Our Tony's been on his jollies...
Lakeside in Hangzhou is like heaven on earth, or so I was told. Certainly, the West Lake and surrounding hills attract visitors from all over China. There's not a seat to spare on the fast train from Beijing to Hangzhou (average speed 300k), which covers the thousand or so miles in five easy hours. 'Take your time' over loose China tea, speeding south through fields of maize and spreading wetlands, across the mighty Yangtze River at Nanjing. China knows how to build a railway, and the stations to go with it. Not one to miss a photo op, LeftLion put on a bit of a show in the vast station concourse at destination Hangzhou.
This autumn, Lakeside Nottingham proclaims its thriving China connections across the big glass windows. Striking red characters announce New China/New Art, a show which brings together a dozen or so contemporary videos from Hangzhou and Shanghai, the better-known neighbouring city on China's south coast. (Ningbo, Nottingham Uni's footprint in China, is not so far away.) These are vast cities; Hangzhou's population reaches around 9m, while Shanghai weighs in at 20m. Nottingham, by contrast, is a congenial and compact university town, in the opinions of some from China who recently studied here, and all the better for that.
image: Lakeside Arts Centre
The show at Lakeside Nottingham offers an unusual opportunity to prepare for my own brief visit to Hangzhou. Entering through heavy black curtains, it takes a while to adjust to the darkness. Flickering screens work in turn, casting a little light as they tell differing stories. Dancing Queen (aka Dancing King) by Double Fly has workers in hair salons going through their moves in the street, attracting the attention of passers-by. I saw something similar near the East Church in Beijing, one warm September evening. People simply joined in.
There's a knack to effective video installation, which Nottingham Contemporary has perfected over recent years. At Lakeside in 2012, Saturday Night and Sunday Morning, Karel Reisz's stunning film of Alan Sillitoe's pacey novel of Nottingham life circa 1960, worked well in Lakeside's memorable show of the same name. This time, the excursion in video is much more ambitious.

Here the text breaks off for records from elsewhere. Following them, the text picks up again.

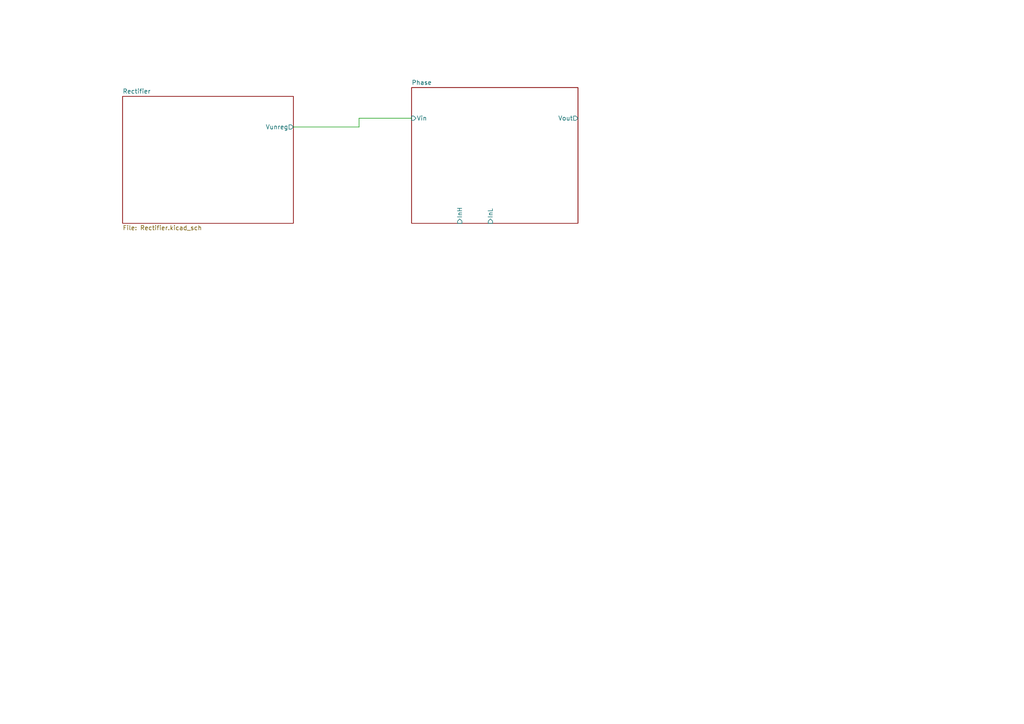
<source format=kicad_sch>
(kicad_sch (version 20230121) (generator eeschema)

  (uuid 46ec3534-090a-43b9-ba9d-c5ce7e73f0ec)

  (paper "A4")

  


  (wire (pts (xy 104.14 34.29) (xy 119.38 34.29))
    (stroke (width 0) (type default))
    (uuid 9d1c5114-aedd-4f47-bfb7-63233cf9f539)
  )
  (wire (pts (xy 104.14 36.83) (xy 104.14 34.29))
    (stroke (width 0) (type default))
    (uuid ba82b916-2739-4753-9310-cd72764f5a4d)
  )
  (wire (pts (xy 85.09 36.83) (xy 104.14 36.83))
    (stroke (width 0) (type default))
    (uuid bf096eb6-e12e-4a8e-9915-061a7985c96a)
  )

  (sheet (at 119.38 25.4) (size 48.26 39.37) (fields_autoplaced)
    (stroke (width 0.1524) (type solid))
    (fill (color 0 0 0 0.0000))
    (uuid 728df3e7-3f3a-4e38-b1e6-aa51f97bdd66)
    (property "Sheetname" "Phase" (at 119.38 24.6884 0)
      (effects (font (size 1.27 1.27)) (justify left bottom))
    )
    (property "Sheetfile" "phase.kicad_sch" (at 119.38 65.3546 0)
      (effects (font (size 1.27 1.27)) (justify left top) hide)
    )
    (pin "Vin" input (at 119.38 34.29 180)
      (effects (font (size 1.27 1.27)) (justify left))
      (uuid 0e6afbdc-fd49-4e5f-8ae2-7891541c2032)
    )
    (pin "Vout" output (at 167.64 34.29 0)
      (effects (font (size 1.27 1.27)) (justify right))
      (uuid 98afe3b5-8be4-48b3-bc69-c90dcb3accf3)
    )
    (pin "InH" input (at 133.35 64.77 270)
      (effects (font (size 1.27 1.27)) (justify left))
      (uuid 9c750f7c-e874-411f-993b-b1a16ac29fa8)
    )
    (pin "InL" input (at 142.24 64.77 270)
      (effects (font (size 1.27 1.27)) (justify left))
      (uuid 5b3cd621-113c-44b9-857c-886daec17b77)
    )
    (instances
      (project "Alim_1000W"
        (path "/46ec3534-090a-43b9-ba9d-c5ce7e73f0ec" (page "3"))
      )
    )
  )

  (sheet (at 35.56 27.94) (size 49.53 36.83) (fields_autoplaced)
    (stroke (width 0.1524) (type solid))
    (fill (color 0 0 0 0.0000))
    (uuid 86cb06f2-756b-47cf-9444-7a361f585b28)
    (property "Sheetname" "Rectifier" (at 35.56 27.2284 0)
      (effects (font (size 1.27 1.27)) (justify left bottom))
    )
    (property "Sheetfile" "Rectifier.kicad_sch" (at 35.56 65.3546 0)
      (effects (font (size 1.27 1.27)) (justify left top))
    )
    (pin "Vunreg" output (at 85.09 36.83 0)
      (effects (font (size 1.27 1.27)) (justify right))
      (uuid 6185e44e-dc62-44d9-a28f-bcf6e88e177b)
    )
    (instances
      (project "Alim_1000W"
        (path "/46ec3534-090a-43b9-ba9d-c5ce7e73f0ec" (page "3"))
      )
    )
  )

  (sheet_instances
    (path "/" (page "1"))
  )
)

</source>
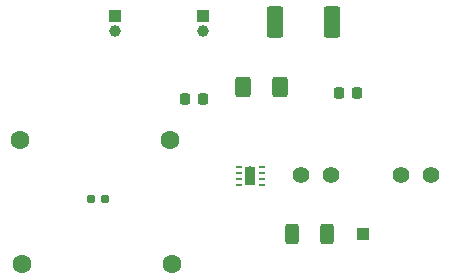
<source format=gbr>
%TF.GenerationSoftware,KiCad,Pcbnew,9.0.6*%
%TF.CreationDate,2025-11-11T17:34:41+05:30*%
%TF.ProjectId,battery_circuit,62617474-6572-4795-9f63-697263756974,rev?*%
%TF.SameCoordinates,Original*%
%TF.FileFunction,Soldermask,Top*%
%TF.FilePolarity,Negative*%
%FSLAX46Y46*%
G04 Gerber Fmt 4.6, Leading zero omitted, Abs format (unit mm)*
G04 Created by KiCad (PCBNEW 9.0.6) date 2025-11-11 17:34:41*
%MOMM*%
%LPD*%
G01*
G04 APERTURE LIST*
G04 Aperture macros list*
%AMRoundRect*
0 Rectangle with rounded corners*
0 $1 Rounding radius*
0 $2 $3 $4 $5 $6 $7 $8 $9 X,Y pos of 4 corners*
0 Add a 4 corners polygon primitive as box body*
4,1,4,$2,$3,$4,$5,$6,$7,$8,$9,$2,$3,0*
0 Add four circle primitives for the rounded corners*
1,1,$1+$1,$2,$3*
1,1,$1+$1,$4,$5*
1,1,$1+$1,$6,$7*
1,1,$1+$1,$8,$9*
0 Add four rect primitives between the rounded corners*
20,1,$1+$1,$2,$3,$4,$5,0*
20,1,$1+$1,$4,$5,$6,$7,0*
20,1,$1+$1,$6,$7,$8,$9,0*
20,1,$1+$1,$8,$9,$2,$3,0*%
G04 Aperture macros list end*
%ADD10RoundRect,0.225000X-0.225000X-0.250000X0.225000X-0.250000X0.225000X0.250000X-0.225000X0.250000X0*%
%ADD11RoundRect,0.250000X-0.312500X-0.625000X0.312500X-0.625000X0.312500X0.625000X-0.312500X0.625000X0*%
%ADD12R,0.499999X0.249999*%
%ADD13R,0.900001X1.599999*%
%ADD14C,0.499999*%
%ADD15C,1.400000*%
%ADD16R,1.000000X1.000000*%
%ADD17C,1.600000*%
%ADD18RoundRect,0.250000X-0.400000X-0.625000X0.400000X-0.625000X0.400000X0.625000X-0.400000X0.625000X0*%
%ADD19C,1.000000*%
%ADD20RoundRect,0.160000X-0.197500X-0.160000X0.197500X-0.160000X0.197500X0.160000X-0.197500X0.160000X0*%
%ADD21RoundRect,0.249999X-0.450001X-1.075001X0.450001X-1.075001X0.450001X1.075001X-0.450001X1.075001X0*%
G04 APERTURE END LIST*
D10*
%TO.C,C1*%
X136450000Y-101000000D03*
X138000000Y-101000000D03*
%TD*%
D11*
%TO.C,R1*%
X145537500Y-112500000D03*
X148462500Y-112500000D03*
%TD*%
D12*
%TO.C,U1*%
X141049999Y-106799998D03*
X141049999Y-107299996D03*
X141049999Y-107799998D03*
X141049999Y-108299997D03*
X142950001Y-108299997D03*
X142950001Y-107799998D03*
X142950001Y-107299996D03*
X142950001Y-106799998D03*
D13*
X142000000Y-107549996D03*
D14*
X142000000Y-107000000D03*
X142000000Y-108099997D03*
%TD*%
D15*
%TO.C,R5*%
X154780000Y-107500000D03*
X157320000Y-107500000D03*
%TD*%
D16*
%TO.C,J3*%
X151500000Y-112500000D03*
%TD*%
D17*
%TO.C,R7*%
X122500000Y-104500000D03*
X135200000Y-104500000D03*
%TD*%
D10*
%TO.C,C2*%
X149500000Y-100500000D03*
X151050000Y-100500000D03*
%TD*%
D18*
%TO.C,R2*%
X141400000Y-100000000D03*
X144500000Y-100000000D03*
%TD*%
D16*
%TO.C,J2*%
X130500000Y-94000000D03*
D19*
X130500000Y-95270000D03*
%TD*%
D20*
%TO.C,R6*%
X128500000Y-109500000D03*
X129695000Y-109500000D03*
%TD*%
D21*
%TO.C,R3*%
X144100000Y-94500000D03*
X148900000Y-94500000D03*
%TD*%
D15*
%TO.C,R4*%
X146280000Y-107500000D03*
X148820000Y-107500000D03*
%TD*%
D16*
%TO.C,J1*%
X138000000Y-94000000D03*
D19*
X138000000Y-95270000D03*
%TD*%
D17*
%TO.C,R8*%
X122650000Y-115000000D03*
X135350000Y-115000000D03*
%TD*%
M02*

</source>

In Gallery 2, Roaming, Existence, Love has four women and a boat negotiating quiet passage through a rainy, urban riverscape. The seven-minute video is by Mujin, who was born in Inner Mongolia in 1982. Weeping willows steal the show.
In Gallery 3, I went for Picnic, made by Chen Tianzhou in 2014. Pleasantly psychedelic, this one didn’t seem to go anywhere in particular during its eight or so minutes, striking though the images are.
Curators Lynne Howarth-Gladston and Paul Gladston tell us the exhibition “offers rare insights into a ‘cool’ urban cultural scene still largely unknown outside China”. My first impressions of China, after a week spent in Beijing and Hangzhou, are that almost every one focuses on their screen, often for photography, when not cycling or dancing in the street.
As the curators say, “Hangzhou is strongly associated with traditional Chinese literati culture and is home to the China Academy of Fine Art ... a focus for progressive art education in China since 1928.” That was a few years after Bertrand Russell visited for a few days in 1920, to see the West Lake, now recognised by UNESCO as a World Heritage Site which has influenced landscape gardening in Japan, Korea, and further afield. As a souvenir of his visit, Russell had a silk embroidery of Viewing Fish at Flower Pool, as the Chinese characters denote the spot. That thread guided me to Hangzhou to probe Russell’s enduring influence in China.
Shanghai awaits another visit. Meanwhile, I can take the Beeston tram from Old Basford and drop into Nottingham Lakeside to immerse myself any time in ‘cool’ China. I recommend a dip.
New China/New Art runs at Lakeside Arts Centre until Sunday 1 November. They’re closed on Mondays though duck.